Raphael wasn’t expecting to be called into a Cadre meeting anytime in the future, so when the call came—especially when it came from Titus—he knew it must be deadly serious. He cut an over-sea night-training drill short the instant Aodhan relayed the message, and headed to the Tower communications room.

Sirens rose up from the streets as he winged his way past lit-up high-rises, a yellow cab rear-ended another, and tugs on the Hudson sounded warning horns. All familiar sights and sounds, his city back in one piece.

That didn’t mean the war had been won.

Elena, he said after landing on the Tower roof, aware she was in the Tower helping young Izak with his physical therapy. I’m about to speak with the Cadre. He folded in his wings and strode forward. I want you to listen in. Not only did Elena need to understand the political climate, his hunter had a sharp mind and an acute gaze.

On my way.

He didn’t wait for her, but knew when she slipped into the room out of sight of the cameras that linked him to the others. He glimpsed the lightweight crossbow strapped to her thigh and the blades in her forearm sheaths before the screen in front of him split to display Favashi, Titus, Astaad, Elijah, Michaela, Neha, and Caliane.

Missing were Lijuan and Charisemnon.

Lijuan’s absence was no surprise, but since Raphael’s ascension, Charisemnon hadn’t missed a meeting regardless of wars and battles. It gave credence to the theory that the Archangel of Northern Africa had been ravaged by the very disease he’d created—he wouldn’t appear in public again until he was in full health.

“Titus,” Neha said, her hair swept off her face into a soft bun at her nape, and her body clad in a sari of gold-shot green silk. “What is the emergency?”

When the archangel who controlled the southern half of the African continent began to speak, his voice wasn’t the tempered quiet he usually used in meetings. It was a booming bass that vibrated with raw anger. “One of my scouts has long been a friend of Jariel and was invited to his home for a stay. He arrived to find Jariel’s people massacred, and Jariel’s head placed in the center of the entranceway, a pile of ash the only evidence of what may have happened to his body.”
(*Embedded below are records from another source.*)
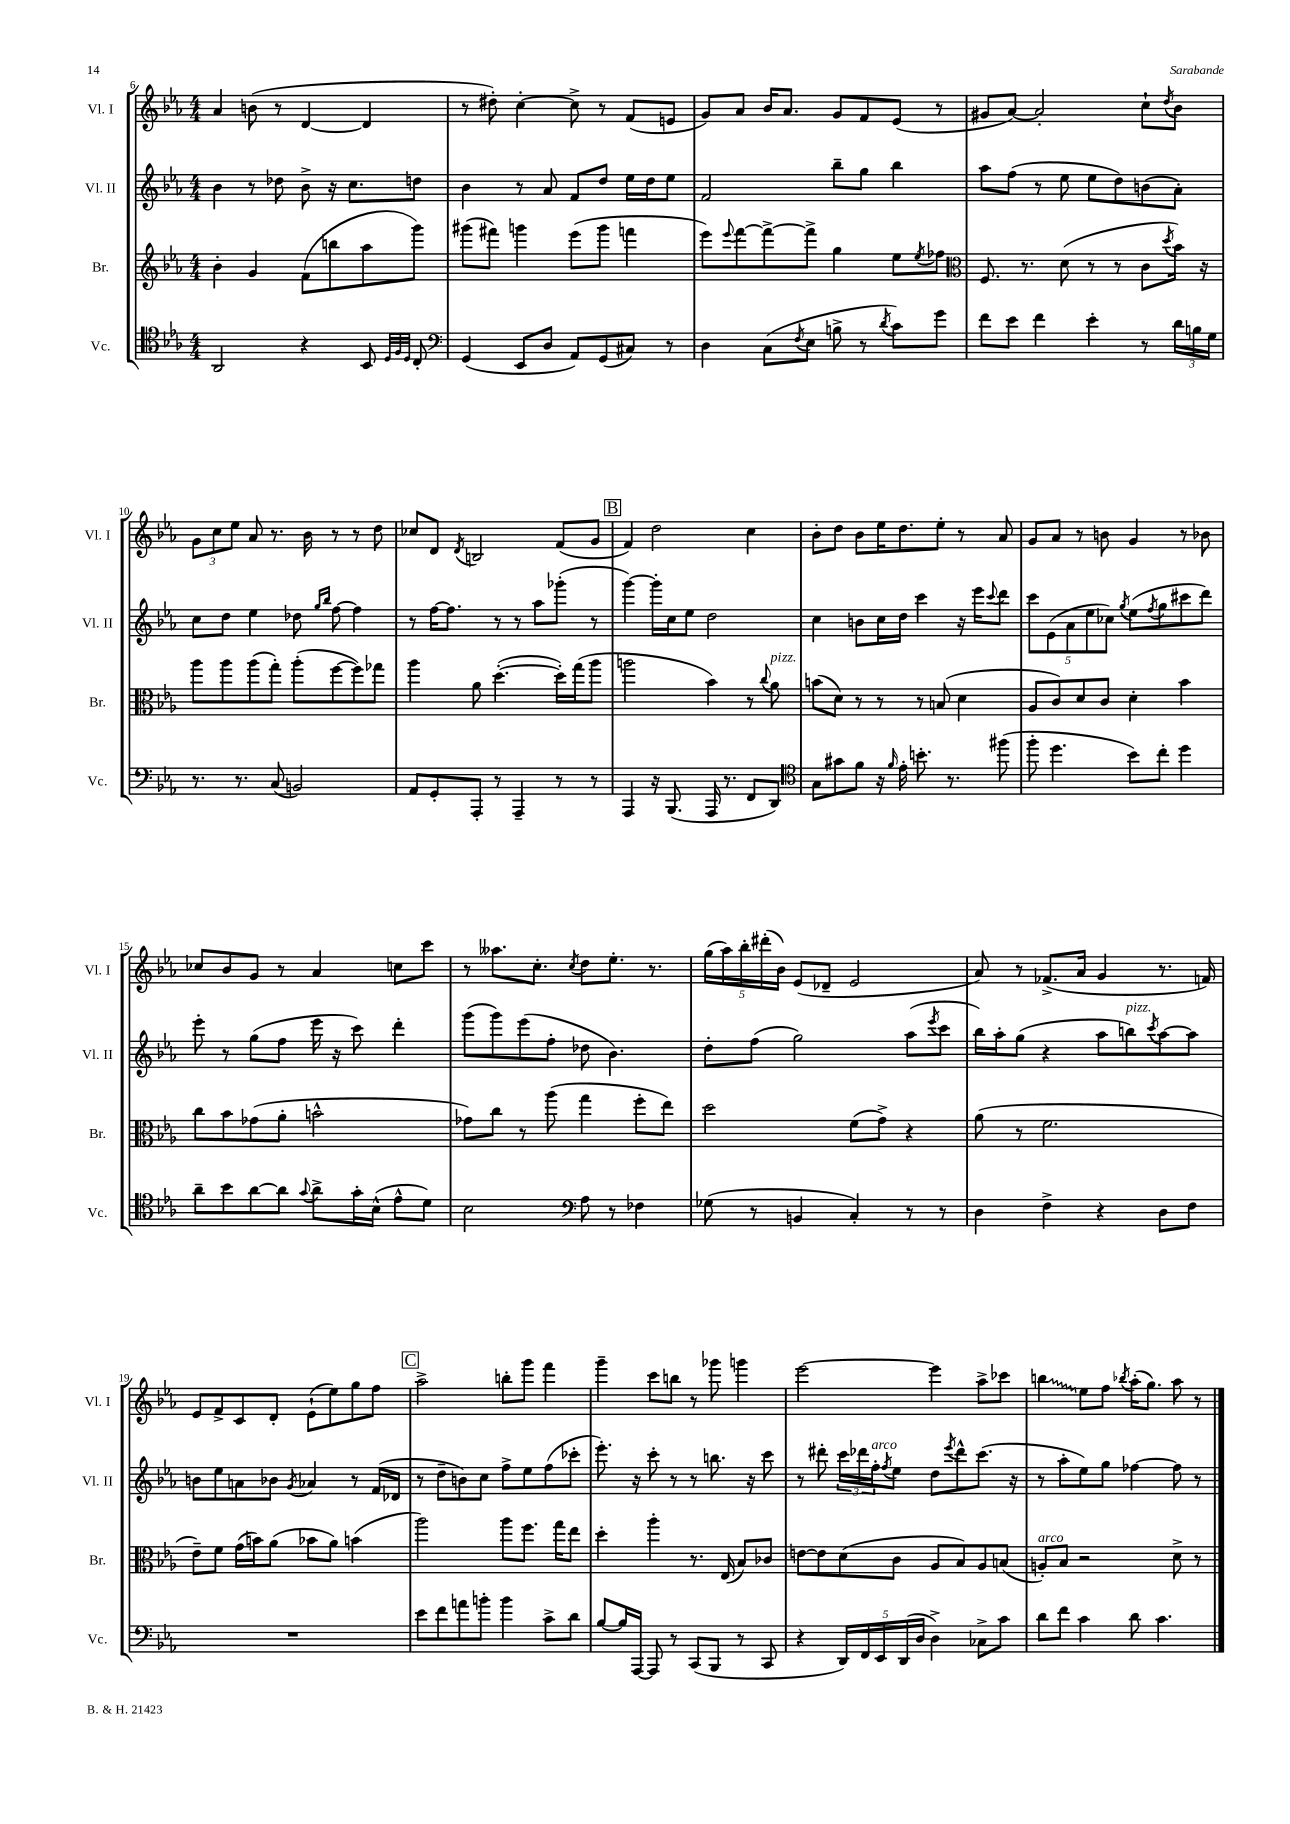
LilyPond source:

<<
\new StaffGroup <<
\new Staff = "s0" \with { instrumentName = "Vl. I" shortInstrumentName = "Vl. I" } {
    \clef treble \key ees \major \numericTimeSignature \time 4/4
    aes'4 b'8( r8 d'4~ d'4 |
    r8 dis''8-.) c''4~-. c''8-> r8 f'8( e'8 |
    g'8) aes'8 bes'16 aes'8. g'8 f'8 ees'8( r8 |
    gis'8 aes'8~) aes'2-. c''8-! \acciaccatura { d''8 } bes'8 |
    \tuplet 3/2 { g'8 c''8 ees''8 } aes'8 r8. bes'16 r8 r8 d''8 |
    ces''8 d'8 \acciaccatura { d'8 } b2 f'8( g'8 |
    \mark \markup { \box "B" } f'4) d''2 c''4 |
    bes'8-. d''8 bes'8 ees''16 d''8. ees''8-. r8 aes'8 |
    g'8 aes'8 r8 b'8 g'4 r8 bes'8 |
    ces''8 bes'8 g'8 r8 aes'4 c''8 c'''8 |
    r8 aeses''8. c''8.-. \acciaccatura { c''8 } d''8 ees''8.-. r8. |
    \tuplet 5/4 { g''16( aes''16) bes''16-. dis'''16-.( bes'16) } ees'8( des'8-- ees'2 |
    aes'8) r8 fes'8.->( aes'16 g'4 r8. f'16) |
    ees'8 f'8-> c'8 d'8-. ees'8-!( ees''8) g''8 f''8 |
    \mark \markup { \box "C" } aes''2-> b''8-. g'''8 f'''4 |
    g'''4-- c'''8 b''8 r8 ges'''8 g'''4 |
    ees'''2~ ees'''4 aes''8-> ces'''8 |
    \once \override Glissando.style = #'zigzag b''4\glissando ees''8 f''8 \acciaccatura { bes''8 } aes''16-.( g''8.) aes''8 r8 \bar "|." |
}
\new Staff = "s1" \with { instrumentName = "Vl. II" shortInstrumentName = "Vl. II" } {
    \clef treble \key ees \major \numericTimeSignature \time 4/4
    bes'4 r8 des''8 bes'8-> r16 c''8. d''8 |
    bes'4 r8 aes'8 f'8 d''8 ees''16 d''16 ees''8 |
    f'2 bes''8-- g''8 bes''4 |
    aes''8 f''8( r8 ees''8 ees''8 d''8) b'8( aes'8-.) |
    c''8 d''8 ees''4 des''8 \grace { g''16 bes''16 } f''8~ f''4 |
    r8 f''16~ f''8. r8 r8 aes''8 ges'''8-.( r8 |
    \mark \markup { \box "B" } g'''4~) g'''16-. c''16 ees''8 d''2 |
    c''4 b'8 c''16 d''16 c'''4 r16 ees'''16 \appoggiatura { c'''8 } d'''8 |
    \tuplet 5/4 { c'''8 ees'8( aes'8 ees''8 ces''8) } \acciaccatura { g''8 } ees''8( \acciaccatura { f''8 } g''8 cis'''8 d'''8) |
    ees'''8-. r8 g''8( f''8 ees'''16 r16 c'''8) d'''4-. |
    g'''8( g'''8) ees'''8( f''8-. des''8 bes'4.) |
    d''8-. f''8( g''2) aes''8( \acciaccatura { ees'''8 } c'''8 |
    bes''16) aes''16-. g''8( r4 aes''8 b''8^\markup { \italic "pizz." }) \acciaccatura { c'''8 } aes''8~ aes''8 |
    b'8 ees''8 a'8 bes'8 \acciaccatura { g'8 } aes'4 r8 f'16( des'16 |
    \mark \markup { \box "C" } r8 d''8-- b'8) c''8 f''8-> ees''8 f''8( ces'''8-. |
    ees'''8.-.) r16 c'''8-. r8 r8 b''8. r16 c'''8 |
    r8 dis'''8-. \tuplet 3/2 { c'''16 des'''16 f''16-.^\markup { \italic "arco" } } \acciaccatura { f''8 } ees''8 d''8 \acciaccatura { ees'''8 } des'''8-^ c'''8.( r16 |
    r8 aes''8-. ees''8) g''8 fes''4~ fes''8 r8 \bar "|." |
}
\new Staff = "s2" \with { instrumentName = "Br." shortInstrumentName = "Br." } {
    \clef treble \key ees \major \numericTimeSignature \time 4/4
    bes'4-. g'4 f'8( b''8 aes''8 g'''8) |
    gis'''8( fis'''8) g'''4 ees'''8( g'''8 f'''4 |
    ees'''8) \appoggiatura { ees'''8 } f'''8~ f'''8~-> f'''8-> g''4 ees''8 \acciaccatura { ees''8 } fes''8 |
    \clef alto f8. r8. d'8( r8 r8 c'8 \acciaccatura { d''8 } bes'16) r16 |
    aes''8 aes''8 aes''8( g''8-.) aes''8-.( f''8~ f''8) ges''8 |
    aes''4 aes'8 d''4.~-.( d''16-.) g''16( aes''8 |
    \mark \markup { \box "B" } a''2 bes'4) r8 \appoggiatura { c''8 } aes'8^\markup { \italic "pizz." } |
    b'8( d'8) r8 r8 r8 b8( d'4 |
    aes8 c'8) d'8 c'8 d'4-. bes'4 |
    c''8 bes'8 ges'8( aes'8-. b'2-^ |
    ges'8) c''8 r8 aes''8( g''4 f''8-. ees''8) |
    d''2 f'8( g'8->) r4 |
    aes'8( r8 f'2. |
    ees'8--) f'8 g'16( b'16) aes'8( bes'8 aes'8) b'4( |
    \mark \markup { \box "C" } aes''2) aes''8 f''8. g''16 ees''8 |
    d''4-. aes''4-. r8. ees16( bes8) ces'8 |
    e'8~ e'8 d'8( c'8 aes8 bes8) aes8 b8( |
    a8-.^\markup { \italic "arco" }) bes8 r2 d'8-> r8 \bar "|." |
}
\new Staff = "s3" \with { instrumentName = "Vc." shortInstrumentName = "Vc." } {
    \clef tenor \key ees \major \numericTimeSignature \time 4/4
    aes,2 r4 bes,8 \grace { d32 f32 d32 } c8-. |
    \clef bass g,4( ees,8 d8 aes,8) g,8( cis8) r8 |
    d4 c8( \acciaccatura { f8 } ees8 b8-> r8 \acciaccatura { d'8 } c'8) g'8 |
    f'8 ees'8 f'4 ees'4-. r8 \tuplet 3/2 { d'16 b16 g16 } |
    r8. r8. c8( b,2) |
    aes,8 g,8-. aes,,8-. r8 aes,,4-- r8 r8 |
    \mark \markup { \box "B" } aes,,4 r16 bes,,8.( aes,,16 r8. f,8 d,8) |
    \clef tenor g8 gis'8 f'8 r16 \grace { f'16 } ees'16-. b'8.-. r8. fis''8( |
    f''8-. d''4. bes'8) c''8-. d''4 |
    aes'8-- bes'8 aes'8~ aes'8 \appoggiatura { g'8 } aes'8-> g'16-. bes16-^( ees'8-^ d'8) |
    bes2 \clef bass aes8 r8 fes4 |
    ges8( r8 b,4 c4-.) r8 r8 |
    d4 f4-> r4 d8 f8 |
    R1 |
    \mark \markup { \box "C" } ees'8 f'8 a'8 b'8-. b'4 c'8-> d'8 |
    bes8~ bes16 aes,,16~ aes,,8 r8 c,8( bes,,8 r8 c,8 |
    r4 \tuplet 5/4 { d,16) f,16 ees,16 d,16( d16 } d4->) ces8-> c'8 |
    d'8 f'8 c'4 d'8 c'4. \bar "|." |
}
>>
>>
\layout { \context { \Score currentBarNumber = #6 } }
Onyx eyes glittering and muscles bulging under the jet of his skin, Titus slammed down a glass jar. It cracked to spill black ash over the wooden surface on which the Archangel of Southern Africa had slammed it. “We all know ordinary fire does not create a neat pile of ash in a defined area. It also does not destroy the brain while leaving the rest of the head untouched.”

A stunned silence.

Archangel?

Jariel was believed to be on the cusp of becoming an archangel, Raphael told his consort. Perhaps in the next two decades.